El otro día, unos amigos de mis padres me llevaron a su huerto y me enseñaron limoneros, naranjos y calabacines, algunas hierbas aromáticas y la flor del pepino, que es amarilla y suave. No la conocía, pero el hombre era un fanático de las plantas y sabía hasta su nombre latino: cucumis sativus. Cada mañana, se levanta y le desea buenos días a su huerto, que tiene vida dice, que habla, que respira como nosotros y que merece, entonces, el mismo cuidado. Rossana Reguillo indica que la cotidianidad «es ante todo el tejido de tiempos y espacios que organizan para los practicantes los innumerables rituales que garantizan la existencia del orden construido». Acariciar las flores, darles nombre y abrazarlas da sentido a la existencia de ese dulce señor que organiza su vida alrededor de su huerto. Él no lo dice, o al menos no así, pero entre esas raíces, su intimidad se despliega segura y tranquila, se estabiliza. Hay una frase de Wittgenstein que me encanta, amor, y la traigo aquí, porque en lo ordinario hay mucho más de nuestra esencia de lo que pensamos, «Lo indecible, está, indeciblemente, contenido en lo dicho». Nuestro ser se divide silencioso en los diferentes roles que forman nuestro modus vivendi.
Sigo tumbada aquí, en la cama, y ante un incipiente dolor en la cadera, he visto que el bañador me ha dejado las costuras impresas en la piel. Miro mi cuarto de la casa del pueblo, es el mismo en el que he pasado cada verano desde que nací… Y pienso, que por costumbre, siempre dejo mis chanclas a los pies de la cómoda, me quito el bañador mojado y me pongo uno nuevo, me visto con un vestido de playa de mi tía. Inconsciente, repito esos actos en los que lo cotidiano, como dice Maurice Blanchot «se nos escapa», justamente, porque siempre está: es, en sus palabras, «imperceptible» porque «nunca se ve la primera vez». Ansío sabernos, probarnos en lo ordinario, porque me atrae más el pleno conocimiento que la posible incertidumbre y sus huecos.

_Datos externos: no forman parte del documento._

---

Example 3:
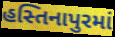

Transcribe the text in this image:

હસ્તિનાપુરમાં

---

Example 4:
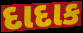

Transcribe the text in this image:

દાદાક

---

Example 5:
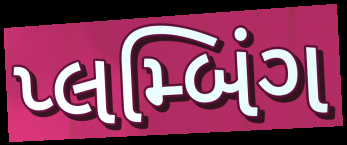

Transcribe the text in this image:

પ્લમ્બિંગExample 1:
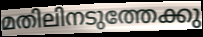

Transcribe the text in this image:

മതിലിനടുത്തേക്കു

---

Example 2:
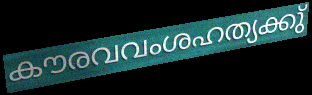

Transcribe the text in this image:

കൗരവവംശഹത്യക്കു്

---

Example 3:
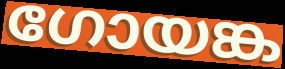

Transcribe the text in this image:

ഗോയങ്ക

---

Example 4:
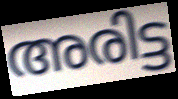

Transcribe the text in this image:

അരിട്ട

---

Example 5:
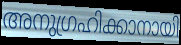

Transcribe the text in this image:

അനുഗ്രഹിക്കാനായി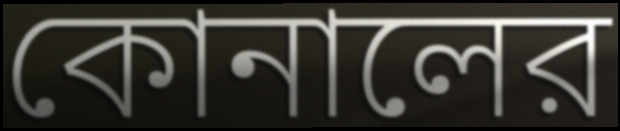
কোনালেরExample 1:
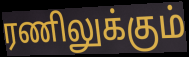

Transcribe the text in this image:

ரணிலுக்கும்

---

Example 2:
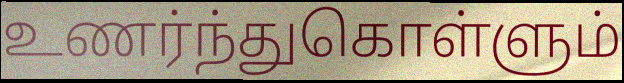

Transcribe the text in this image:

உணர்ந்துகொள்ளும்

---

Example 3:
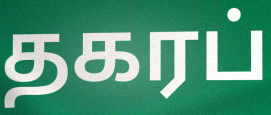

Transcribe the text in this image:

தகரப்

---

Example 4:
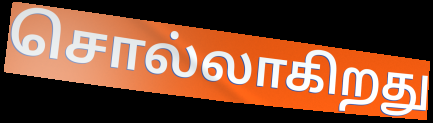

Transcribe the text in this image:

சொல்லாகிறது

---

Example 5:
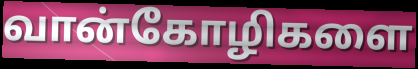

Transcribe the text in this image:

வான்கோழிகளை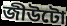
জীউটো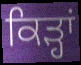
ਕਿੜ੍ਹਾਂ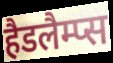
हैडलैम्प्सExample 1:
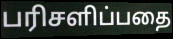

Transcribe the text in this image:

பரிசளிப்பதை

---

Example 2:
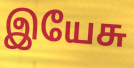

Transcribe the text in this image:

Cariño, perdona mis desvaríos y pensamientos inconexos. A veces mi mente me traiciona pensando que todo puede estar ligado o relacionado. Ahora, tengo la nuca empapada y veo ese pequeño halo amarillo por debajo de la persiana. Creo que puedo estar unida a ti de alguna forma si estás viviendo lo mismo, es como pensar que estamos mirando la misma luna o el mismo sol o el mismo cielo. Quería contarte que te he visto en cada acto sencillo de mi día, en cada imagen común del verano; en cada costumbre, he visto la posibilidad. Y no he sabido ponerle nombre, pero ha sido como si lo supiera de antes. Lo cotidiano hace habitable un lugar y eso me parece lo más bonito de todo.
Las cerezas, el sudor, el bañador mojado;
el sol, tus ojos, las manos…
[…] Tenía el gusto que la lengua tiene en la propia boca. Y la ausencia de tal nombre es como la ausencia de nombre que la lengua tiene en la boca. No era, pues, nada más que eso…
La Manzana en la oscuridad, Clarice Lispector
BIBLIOGRAFÍA
- Baros, M. (2001). La seducción de lo cotidiano. ARQ (Santiago), (48), 9-9.
- Reguillo, R. (2000). La clandestina centralidad de la vida cotidiana. La vida cotidiana y su espacio-temporalidad, 24, 77.
- Rosales, L. (1998) La casa encendida, Promoción y ediciones, Colección Premio Cervantes Universidad de Alcalá de Henares
- Santos Herceg, J. (2014). Cotidianidad: trazos para una conceptualización filosófica. Alpha (Osorno), (38), 173-196.